**Trecho selecionado**:
○ ○ ○ ○
Davi Raposo e Luisa Oliveira - aplicativo - Do Portal

14/09/2015

 Arte: Paula Bastos Araripe

Principal assunto do país no momento, a corrupção seria produto de uma índole tipicamente brasileira, ou um fenômeno universal? Teria um marco inaugural no país? Seria intrinsecamente relacionada à política? Se, por um lado, as descobertas de desvios de recursos por agentes públicos deixam cidadãos indignados, por outro a insatisfação com a prática política não pode servir de desculpa para que se aceitem pequenas corrupções no cotidiano, ou para respaldar a tentativa de levar proveito a qualquer custo – expressa na Lei de Gerson, aquela de “querer levar vantagem em tudo”, abrindo espaço para pequenas práticas que acabam por incentivar uma cultura do corrupto fomentado pelo corruptor.
○ ○ ○ ○
**Dados da fonte**:
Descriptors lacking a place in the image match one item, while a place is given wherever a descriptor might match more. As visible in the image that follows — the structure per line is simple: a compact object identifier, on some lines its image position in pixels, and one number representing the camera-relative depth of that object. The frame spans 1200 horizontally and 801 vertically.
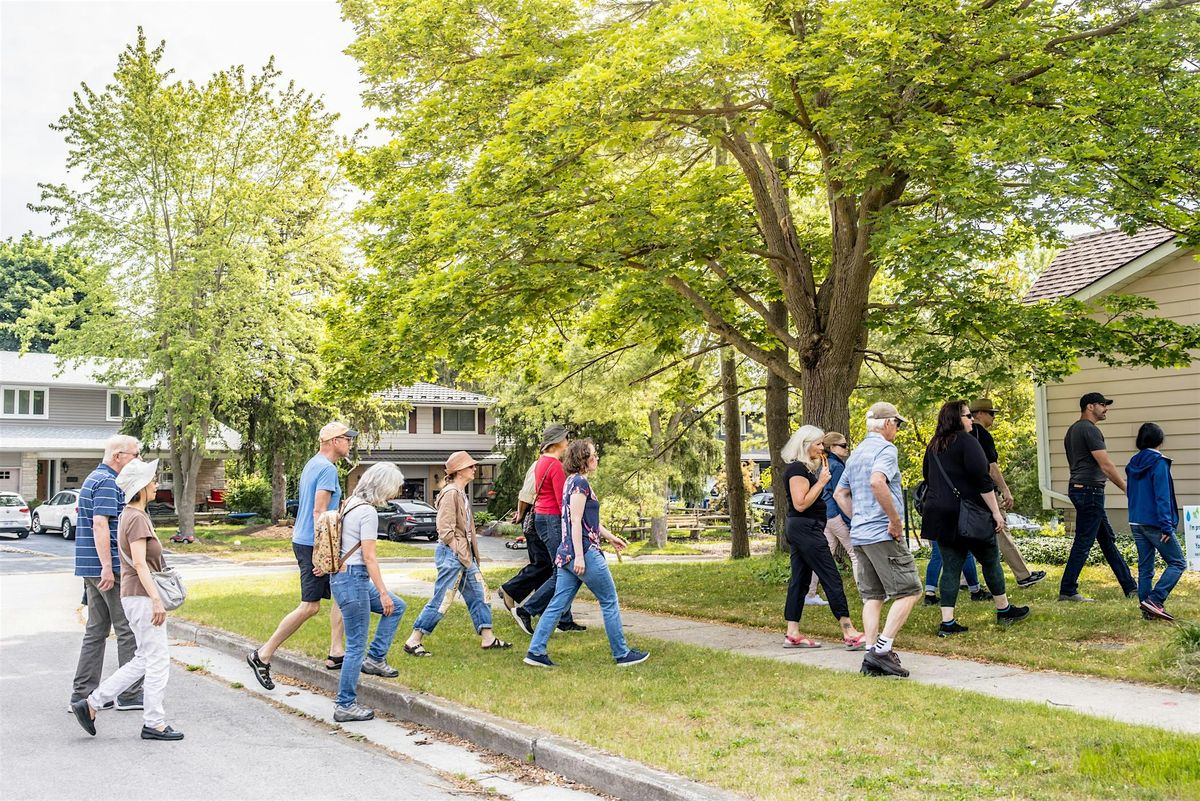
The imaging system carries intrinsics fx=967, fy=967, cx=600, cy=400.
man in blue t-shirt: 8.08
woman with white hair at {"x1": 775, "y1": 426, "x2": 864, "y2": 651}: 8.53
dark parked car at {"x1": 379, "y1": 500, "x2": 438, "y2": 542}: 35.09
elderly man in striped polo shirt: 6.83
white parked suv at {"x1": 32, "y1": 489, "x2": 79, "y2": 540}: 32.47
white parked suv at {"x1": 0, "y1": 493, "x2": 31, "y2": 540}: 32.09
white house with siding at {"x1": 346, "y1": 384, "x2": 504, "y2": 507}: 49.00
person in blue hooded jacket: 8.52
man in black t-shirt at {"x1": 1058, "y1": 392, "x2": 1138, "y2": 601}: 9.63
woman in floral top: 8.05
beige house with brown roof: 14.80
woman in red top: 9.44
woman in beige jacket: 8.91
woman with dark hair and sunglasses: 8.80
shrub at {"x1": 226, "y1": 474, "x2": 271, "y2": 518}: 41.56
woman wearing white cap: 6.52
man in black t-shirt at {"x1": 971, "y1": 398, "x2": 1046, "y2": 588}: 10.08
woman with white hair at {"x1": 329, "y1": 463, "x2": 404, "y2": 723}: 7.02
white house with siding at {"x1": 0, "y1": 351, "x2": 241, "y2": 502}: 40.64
○ ○ ○ ○
**Pedido de trabalho**:
No trecho selecionado, qual é o nome da lei que expressa a ideia de "querer levar vantagem em tudo"?

**Resposta do exercício**:
Lei de Gerson.